▸ Énoncé: Recopiez intégralement, sans rien y changer, l'extrait ci-dessous sur l'indépendance du Bangladesh et les Chittagong Hill Tracts.

Un troisième épisode douloureux se produit avec l’accès du Bangladesh à l’indépendance en 1971. Jusqu’à cette date, Pakistan occidental et Pakistan Oriental formaient un État unique mais assez artificiel (1 000 km séparent les deux États). Le mécontentement grandit dans les années 1960 au sein des populations bengalis de l’aile orientale qui s’estiment victimes de discriminations politiques et linguistiques[8]. Les tensions aboutissent, en mars 1970, à une guerre au terme de laquelle, le 16 décembre 1971, le Bangladesh prend naissance.
Les populations autochtones des Chittagong Hill Tracts ne sortent pas indemnes de cet épisode. Une partie des Jummas autour du roi des Chakmas[9] prend fait et cause pour le Pakistan oriental. Plus tard, le seul Chakma élu au sein du nouveau parlement Manabendra Narayan Larma revendique la restauration du statut d’autonomie pour les Chittagong Hill Tracts sur la base du « Chittagong Hill Tracts Regulation act de 1900 ». Il demande aussi que soit mis fin à l’arrivée, dans la région, de populations qui lui sont étrangères. Cette démarche est perçue par le gouvernement du Bangladesh comme l’affirmation d’une volonté sécessionniste. Mujibur Rhaman lui oppose une fin de non recevoir. Outre que la constitution n'accorde pas de statut d'autonomie au Chittagong Hill Tracts, elle stipule également que les terres sont dans tout le Bangladesh régies par une loi commune et reconnaît le droit pour tout citoyen du pays de s'installer où bon lui semble. La méfiance grandit encore entre Bengalis et Jummas. Dès 1972, les troupes du Bangladesh se déploient au sein des Hill Tracts. Le 17 février 1972, Larma crée un parti politique le PCJSS[10] qui se dote d’une branche armée les Shanti Bahini[11].

▸ Données présentées:
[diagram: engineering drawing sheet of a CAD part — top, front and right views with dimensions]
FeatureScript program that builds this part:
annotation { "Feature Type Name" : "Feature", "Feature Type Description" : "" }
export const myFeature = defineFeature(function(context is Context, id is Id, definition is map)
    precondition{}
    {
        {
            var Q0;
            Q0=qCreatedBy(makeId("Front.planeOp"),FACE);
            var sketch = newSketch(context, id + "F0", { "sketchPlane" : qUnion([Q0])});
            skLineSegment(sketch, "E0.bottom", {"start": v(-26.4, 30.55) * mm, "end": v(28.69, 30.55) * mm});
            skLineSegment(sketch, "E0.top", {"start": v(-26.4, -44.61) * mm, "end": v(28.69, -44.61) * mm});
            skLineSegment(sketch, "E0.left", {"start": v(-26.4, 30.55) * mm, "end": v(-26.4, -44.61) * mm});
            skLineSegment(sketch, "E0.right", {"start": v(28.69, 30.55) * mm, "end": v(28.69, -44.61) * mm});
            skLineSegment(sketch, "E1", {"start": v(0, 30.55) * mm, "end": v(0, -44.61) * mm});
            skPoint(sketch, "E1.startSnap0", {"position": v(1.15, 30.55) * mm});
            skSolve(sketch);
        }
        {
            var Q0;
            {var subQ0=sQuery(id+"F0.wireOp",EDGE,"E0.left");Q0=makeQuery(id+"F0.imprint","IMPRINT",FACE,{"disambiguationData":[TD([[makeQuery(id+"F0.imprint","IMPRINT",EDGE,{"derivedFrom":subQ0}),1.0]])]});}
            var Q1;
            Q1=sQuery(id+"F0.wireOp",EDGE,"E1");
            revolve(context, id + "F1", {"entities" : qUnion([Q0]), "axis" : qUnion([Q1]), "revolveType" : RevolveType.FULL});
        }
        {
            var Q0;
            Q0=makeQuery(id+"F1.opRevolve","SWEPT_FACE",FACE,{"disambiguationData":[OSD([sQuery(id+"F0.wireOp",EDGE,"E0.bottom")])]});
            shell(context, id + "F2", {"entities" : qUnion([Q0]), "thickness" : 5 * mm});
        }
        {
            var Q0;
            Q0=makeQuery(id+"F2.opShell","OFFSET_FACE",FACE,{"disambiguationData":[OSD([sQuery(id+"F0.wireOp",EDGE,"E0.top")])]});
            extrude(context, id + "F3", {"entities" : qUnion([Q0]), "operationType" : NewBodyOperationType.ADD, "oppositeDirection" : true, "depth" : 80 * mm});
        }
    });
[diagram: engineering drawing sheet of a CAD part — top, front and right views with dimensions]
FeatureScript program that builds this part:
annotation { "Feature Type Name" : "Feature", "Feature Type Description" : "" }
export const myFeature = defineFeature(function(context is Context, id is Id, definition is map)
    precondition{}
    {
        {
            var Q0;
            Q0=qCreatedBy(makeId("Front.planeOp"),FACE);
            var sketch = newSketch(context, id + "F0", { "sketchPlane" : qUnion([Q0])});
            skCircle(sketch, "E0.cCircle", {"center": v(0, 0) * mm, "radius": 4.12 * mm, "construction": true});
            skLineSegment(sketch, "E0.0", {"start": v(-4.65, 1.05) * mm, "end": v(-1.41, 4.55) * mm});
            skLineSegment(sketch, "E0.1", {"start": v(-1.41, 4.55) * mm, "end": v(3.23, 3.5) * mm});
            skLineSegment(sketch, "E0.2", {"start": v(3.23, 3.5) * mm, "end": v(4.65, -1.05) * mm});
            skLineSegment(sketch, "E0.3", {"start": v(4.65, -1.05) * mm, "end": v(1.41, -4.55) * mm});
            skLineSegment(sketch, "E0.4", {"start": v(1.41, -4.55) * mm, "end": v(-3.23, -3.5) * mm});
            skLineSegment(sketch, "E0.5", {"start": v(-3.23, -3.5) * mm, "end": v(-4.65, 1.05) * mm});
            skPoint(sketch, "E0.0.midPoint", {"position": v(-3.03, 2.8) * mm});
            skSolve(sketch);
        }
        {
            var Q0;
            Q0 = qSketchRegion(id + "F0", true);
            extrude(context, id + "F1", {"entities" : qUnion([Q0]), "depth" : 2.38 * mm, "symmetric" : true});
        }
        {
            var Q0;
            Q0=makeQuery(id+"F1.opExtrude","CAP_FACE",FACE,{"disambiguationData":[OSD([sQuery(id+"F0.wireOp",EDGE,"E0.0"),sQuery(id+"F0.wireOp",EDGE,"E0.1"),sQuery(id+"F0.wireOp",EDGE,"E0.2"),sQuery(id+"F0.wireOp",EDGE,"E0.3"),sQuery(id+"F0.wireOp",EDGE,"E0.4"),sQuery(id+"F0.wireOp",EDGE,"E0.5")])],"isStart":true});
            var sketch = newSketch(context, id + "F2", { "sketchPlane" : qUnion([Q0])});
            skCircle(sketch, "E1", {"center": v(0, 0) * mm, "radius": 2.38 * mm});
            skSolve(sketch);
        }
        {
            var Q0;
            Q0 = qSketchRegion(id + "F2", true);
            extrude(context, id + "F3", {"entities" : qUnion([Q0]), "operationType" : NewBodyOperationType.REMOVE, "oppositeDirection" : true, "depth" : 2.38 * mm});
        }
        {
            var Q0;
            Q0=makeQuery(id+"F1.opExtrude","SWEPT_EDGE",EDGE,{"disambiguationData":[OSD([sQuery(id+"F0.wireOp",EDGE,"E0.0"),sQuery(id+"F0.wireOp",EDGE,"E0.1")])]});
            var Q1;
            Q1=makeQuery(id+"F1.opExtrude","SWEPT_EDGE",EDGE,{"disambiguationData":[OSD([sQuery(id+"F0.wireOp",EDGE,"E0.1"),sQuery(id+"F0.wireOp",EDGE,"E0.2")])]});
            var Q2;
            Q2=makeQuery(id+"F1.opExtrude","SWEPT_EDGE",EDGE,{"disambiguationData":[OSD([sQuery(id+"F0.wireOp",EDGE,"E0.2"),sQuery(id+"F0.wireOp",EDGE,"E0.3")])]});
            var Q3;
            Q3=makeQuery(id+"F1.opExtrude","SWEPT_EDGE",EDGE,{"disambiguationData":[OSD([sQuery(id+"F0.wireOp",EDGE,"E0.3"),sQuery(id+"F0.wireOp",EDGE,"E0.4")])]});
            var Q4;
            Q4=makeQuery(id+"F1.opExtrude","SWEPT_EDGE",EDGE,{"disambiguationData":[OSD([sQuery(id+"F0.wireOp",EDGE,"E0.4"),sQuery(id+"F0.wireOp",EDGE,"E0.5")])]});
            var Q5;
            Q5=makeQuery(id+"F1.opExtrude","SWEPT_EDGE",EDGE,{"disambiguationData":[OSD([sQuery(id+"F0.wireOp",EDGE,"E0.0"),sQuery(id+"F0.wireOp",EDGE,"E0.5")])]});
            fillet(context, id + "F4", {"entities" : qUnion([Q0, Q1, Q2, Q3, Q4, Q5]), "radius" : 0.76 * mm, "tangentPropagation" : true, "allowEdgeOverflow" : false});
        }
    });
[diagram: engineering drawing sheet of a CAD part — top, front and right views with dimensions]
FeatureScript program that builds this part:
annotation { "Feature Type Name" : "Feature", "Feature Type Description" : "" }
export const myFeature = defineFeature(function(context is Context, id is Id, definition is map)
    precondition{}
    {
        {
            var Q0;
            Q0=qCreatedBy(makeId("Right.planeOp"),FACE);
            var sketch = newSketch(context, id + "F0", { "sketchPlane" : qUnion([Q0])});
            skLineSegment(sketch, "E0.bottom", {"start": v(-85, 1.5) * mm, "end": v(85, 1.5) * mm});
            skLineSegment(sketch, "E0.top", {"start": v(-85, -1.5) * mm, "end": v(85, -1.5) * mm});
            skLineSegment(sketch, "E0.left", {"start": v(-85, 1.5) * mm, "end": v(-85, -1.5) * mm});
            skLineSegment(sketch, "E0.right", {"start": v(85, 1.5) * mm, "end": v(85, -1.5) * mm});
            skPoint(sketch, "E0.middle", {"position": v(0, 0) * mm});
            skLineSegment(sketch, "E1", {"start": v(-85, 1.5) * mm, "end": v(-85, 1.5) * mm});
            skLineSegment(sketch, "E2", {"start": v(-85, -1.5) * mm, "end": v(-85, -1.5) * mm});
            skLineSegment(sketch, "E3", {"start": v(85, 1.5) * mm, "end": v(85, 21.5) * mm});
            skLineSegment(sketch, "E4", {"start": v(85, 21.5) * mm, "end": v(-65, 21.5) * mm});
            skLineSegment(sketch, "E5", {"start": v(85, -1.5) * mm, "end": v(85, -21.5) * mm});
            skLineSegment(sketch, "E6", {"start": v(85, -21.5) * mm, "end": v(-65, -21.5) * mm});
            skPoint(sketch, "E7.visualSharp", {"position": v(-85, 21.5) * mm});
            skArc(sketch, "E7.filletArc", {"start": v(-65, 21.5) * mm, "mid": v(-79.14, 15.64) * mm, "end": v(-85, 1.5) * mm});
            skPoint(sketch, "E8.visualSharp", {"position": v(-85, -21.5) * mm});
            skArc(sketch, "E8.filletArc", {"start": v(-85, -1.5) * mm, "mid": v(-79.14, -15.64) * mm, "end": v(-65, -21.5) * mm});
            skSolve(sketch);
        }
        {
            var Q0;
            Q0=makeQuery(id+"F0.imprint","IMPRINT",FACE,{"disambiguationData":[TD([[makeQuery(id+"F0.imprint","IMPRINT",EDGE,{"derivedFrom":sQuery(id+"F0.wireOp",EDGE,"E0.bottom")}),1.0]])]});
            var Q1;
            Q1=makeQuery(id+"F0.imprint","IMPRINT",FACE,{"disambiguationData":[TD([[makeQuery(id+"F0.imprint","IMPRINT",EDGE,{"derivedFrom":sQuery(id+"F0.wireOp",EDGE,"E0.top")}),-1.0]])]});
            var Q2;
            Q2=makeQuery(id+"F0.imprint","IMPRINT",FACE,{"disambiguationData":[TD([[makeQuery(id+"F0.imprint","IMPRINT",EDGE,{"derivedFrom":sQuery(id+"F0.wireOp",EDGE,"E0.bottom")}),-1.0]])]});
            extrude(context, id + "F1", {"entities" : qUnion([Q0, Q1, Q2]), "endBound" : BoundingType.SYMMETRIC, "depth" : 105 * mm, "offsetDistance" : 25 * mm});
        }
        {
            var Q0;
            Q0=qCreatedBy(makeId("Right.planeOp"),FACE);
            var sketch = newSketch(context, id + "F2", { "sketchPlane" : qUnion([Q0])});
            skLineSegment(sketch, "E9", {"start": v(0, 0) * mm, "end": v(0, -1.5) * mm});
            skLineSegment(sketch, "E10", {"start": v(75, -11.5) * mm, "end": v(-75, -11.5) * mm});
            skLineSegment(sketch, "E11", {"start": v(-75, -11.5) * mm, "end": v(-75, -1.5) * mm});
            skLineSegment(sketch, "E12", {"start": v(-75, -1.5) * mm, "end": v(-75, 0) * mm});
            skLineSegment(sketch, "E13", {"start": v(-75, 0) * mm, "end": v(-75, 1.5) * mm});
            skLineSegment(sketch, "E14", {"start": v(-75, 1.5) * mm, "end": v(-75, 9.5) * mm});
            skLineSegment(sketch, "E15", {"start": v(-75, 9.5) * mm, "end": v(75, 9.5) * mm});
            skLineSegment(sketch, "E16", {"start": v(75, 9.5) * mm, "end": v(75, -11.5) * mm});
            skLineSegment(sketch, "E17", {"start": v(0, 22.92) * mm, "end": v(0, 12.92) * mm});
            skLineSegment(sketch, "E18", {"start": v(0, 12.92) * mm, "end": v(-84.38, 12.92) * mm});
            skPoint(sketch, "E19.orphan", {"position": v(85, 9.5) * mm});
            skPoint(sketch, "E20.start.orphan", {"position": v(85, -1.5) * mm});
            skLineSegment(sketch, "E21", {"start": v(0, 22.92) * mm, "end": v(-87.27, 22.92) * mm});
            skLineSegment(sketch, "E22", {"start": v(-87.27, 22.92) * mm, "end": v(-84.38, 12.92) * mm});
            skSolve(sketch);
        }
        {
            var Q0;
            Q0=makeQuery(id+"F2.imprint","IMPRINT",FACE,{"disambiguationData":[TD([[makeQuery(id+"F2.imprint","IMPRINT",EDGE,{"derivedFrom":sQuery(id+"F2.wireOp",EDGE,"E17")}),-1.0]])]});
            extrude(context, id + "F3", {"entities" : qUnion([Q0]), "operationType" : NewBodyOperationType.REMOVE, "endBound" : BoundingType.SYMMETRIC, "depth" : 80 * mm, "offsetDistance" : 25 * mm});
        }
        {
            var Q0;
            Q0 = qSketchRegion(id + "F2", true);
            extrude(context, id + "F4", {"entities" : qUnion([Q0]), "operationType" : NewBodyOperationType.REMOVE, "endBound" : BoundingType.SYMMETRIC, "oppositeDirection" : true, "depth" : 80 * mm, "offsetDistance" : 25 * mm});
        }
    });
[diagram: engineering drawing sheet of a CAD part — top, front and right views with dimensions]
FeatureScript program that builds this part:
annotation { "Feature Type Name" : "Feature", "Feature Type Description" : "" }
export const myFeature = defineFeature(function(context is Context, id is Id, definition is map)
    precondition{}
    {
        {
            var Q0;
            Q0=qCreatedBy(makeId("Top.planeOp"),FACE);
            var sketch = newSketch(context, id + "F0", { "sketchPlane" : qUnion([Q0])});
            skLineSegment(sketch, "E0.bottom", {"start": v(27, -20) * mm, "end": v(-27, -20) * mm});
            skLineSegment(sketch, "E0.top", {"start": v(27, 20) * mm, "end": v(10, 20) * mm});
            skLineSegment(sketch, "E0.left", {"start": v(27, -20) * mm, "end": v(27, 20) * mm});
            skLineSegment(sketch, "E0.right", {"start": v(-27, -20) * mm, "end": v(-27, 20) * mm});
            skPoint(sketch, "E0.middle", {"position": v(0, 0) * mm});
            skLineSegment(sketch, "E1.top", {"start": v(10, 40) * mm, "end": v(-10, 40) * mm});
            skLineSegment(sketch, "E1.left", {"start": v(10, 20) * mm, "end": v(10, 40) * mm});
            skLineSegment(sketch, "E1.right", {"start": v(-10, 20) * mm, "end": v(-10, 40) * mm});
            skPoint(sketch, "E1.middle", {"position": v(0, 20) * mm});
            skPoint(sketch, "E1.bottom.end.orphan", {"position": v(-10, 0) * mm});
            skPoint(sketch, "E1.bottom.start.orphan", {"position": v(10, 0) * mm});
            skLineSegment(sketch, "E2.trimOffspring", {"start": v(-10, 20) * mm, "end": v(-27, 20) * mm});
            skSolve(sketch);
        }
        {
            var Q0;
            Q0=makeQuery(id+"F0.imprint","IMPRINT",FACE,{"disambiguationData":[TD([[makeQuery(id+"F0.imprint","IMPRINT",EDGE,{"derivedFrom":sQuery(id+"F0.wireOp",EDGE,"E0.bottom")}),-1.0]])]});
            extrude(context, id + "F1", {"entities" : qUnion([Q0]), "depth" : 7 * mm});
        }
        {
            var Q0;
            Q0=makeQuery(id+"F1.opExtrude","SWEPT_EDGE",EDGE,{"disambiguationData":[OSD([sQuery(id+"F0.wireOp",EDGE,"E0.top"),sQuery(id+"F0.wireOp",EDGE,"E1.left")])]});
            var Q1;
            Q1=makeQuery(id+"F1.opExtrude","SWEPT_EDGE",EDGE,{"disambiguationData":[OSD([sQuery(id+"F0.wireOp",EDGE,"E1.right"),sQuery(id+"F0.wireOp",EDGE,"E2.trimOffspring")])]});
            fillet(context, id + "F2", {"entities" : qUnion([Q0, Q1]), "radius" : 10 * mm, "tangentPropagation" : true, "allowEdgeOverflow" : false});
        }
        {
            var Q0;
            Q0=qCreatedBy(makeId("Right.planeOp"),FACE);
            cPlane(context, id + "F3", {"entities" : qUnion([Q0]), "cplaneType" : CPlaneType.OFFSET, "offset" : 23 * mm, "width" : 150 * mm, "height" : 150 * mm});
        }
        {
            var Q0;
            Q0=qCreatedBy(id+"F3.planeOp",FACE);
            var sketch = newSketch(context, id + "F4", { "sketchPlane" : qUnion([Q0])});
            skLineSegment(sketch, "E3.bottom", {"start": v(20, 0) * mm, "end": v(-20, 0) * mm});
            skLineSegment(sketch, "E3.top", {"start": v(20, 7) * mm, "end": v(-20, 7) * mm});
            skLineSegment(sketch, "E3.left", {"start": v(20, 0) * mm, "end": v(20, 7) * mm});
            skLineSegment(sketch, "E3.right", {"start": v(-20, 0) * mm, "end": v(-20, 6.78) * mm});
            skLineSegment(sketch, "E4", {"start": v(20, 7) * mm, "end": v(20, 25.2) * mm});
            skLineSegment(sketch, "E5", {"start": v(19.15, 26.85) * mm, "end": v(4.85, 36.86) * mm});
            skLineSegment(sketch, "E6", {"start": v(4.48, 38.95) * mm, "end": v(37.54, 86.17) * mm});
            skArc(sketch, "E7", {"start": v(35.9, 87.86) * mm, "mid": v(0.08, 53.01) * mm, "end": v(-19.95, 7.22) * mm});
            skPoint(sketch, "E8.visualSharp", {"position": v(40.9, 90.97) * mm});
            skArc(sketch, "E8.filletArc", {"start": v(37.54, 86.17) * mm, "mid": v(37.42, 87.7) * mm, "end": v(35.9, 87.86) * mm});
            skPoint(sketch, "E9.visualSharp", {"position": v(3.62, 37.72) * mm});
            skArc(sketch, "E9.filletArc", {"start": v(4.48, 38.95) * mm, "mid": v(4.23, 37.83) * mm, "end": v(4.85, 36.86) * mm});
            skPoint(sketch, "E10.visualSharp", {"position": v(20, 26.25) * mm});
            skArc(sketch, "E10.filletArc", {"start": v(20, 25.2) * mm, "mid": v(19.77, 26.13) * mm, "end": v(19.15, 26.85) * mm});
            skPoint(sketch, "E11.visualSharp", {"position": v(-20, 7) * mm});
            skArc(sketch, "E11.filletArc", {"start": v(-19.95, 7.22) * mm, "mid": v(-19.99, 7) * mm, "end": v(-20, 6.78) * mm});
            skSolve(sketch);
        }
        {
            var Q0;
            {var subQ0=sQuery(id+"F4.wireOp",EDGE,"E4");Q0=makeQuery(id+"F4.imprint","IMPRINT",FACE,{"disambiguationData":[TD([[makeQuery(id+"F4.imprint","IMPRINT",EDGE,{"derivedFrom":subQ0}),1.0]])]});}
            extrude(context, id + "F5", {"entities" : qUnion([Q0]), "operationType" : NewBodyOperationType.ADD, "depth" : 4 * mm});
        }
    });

▸ Résultat obtenu:
Un troisième épisode douloureux se produit avec l’accès du Bangladesh à l’indépendance en 1971. Jusqu’à cette date, Pakistan occidental et Pakistan Oriental formaient un État unique mais assez artificiel (1 000 km séparent les deux États). Le mécontentement grandit dans les années 1960 au sein des populations bengalis de l’aile orientale qui s’estiment victimes de discriminations politiques et linguistiques[8]. Les tensions aboutissent, en mars 1970, à une guerre au terme de laquelle, le 16 décembre 1971, le Bangladesh prend naissance.
Les populations autochtones des Chittagong Hill Tracts ne sortent pas indemnes de cet épisode. Une partie des Jummas autour du roi des Chakmas[9] prend fait et cause pour le Pakistan oriental. Plus tard, le seul Chakma élu au sein du nouveau parlement Manabendra Narayan Larma revendique la restauration du statut d’autonomie pour les Chittagong Hill Tracts sur la base du « Chittagong Hill Tracts Regulation act de 1900 ». Il demande aussi que soit mis fin à l’arrivée, dans la région, de populations qui lui sont étrangères. Cette démarche est perçue par le gouvernement du Bangladesh comme l’affirmation d’une volonté sécessionniste. Mujibur Rhaman lui oppose une fin de non recevoir. Outre que la constitution n'accorde pas de statut d'autonomie au Chittagong Hill Tracts, elle stipule également que les terres sont dans tout le Bangladesh régies par une loi commune et reconnaît le droit pour tout citoyen du pays de s'installer où bon lui semble. La méfiance grandit encore entre Bengalis et Jummas. Dès 1972, les troupes du Bangladesh se déploient au sein des Hill Tracts. Le 17 février 1972, Larma crée un parti politique le PCJSS[10] qui se dote d’une branche armée les Shanti Bahini[11].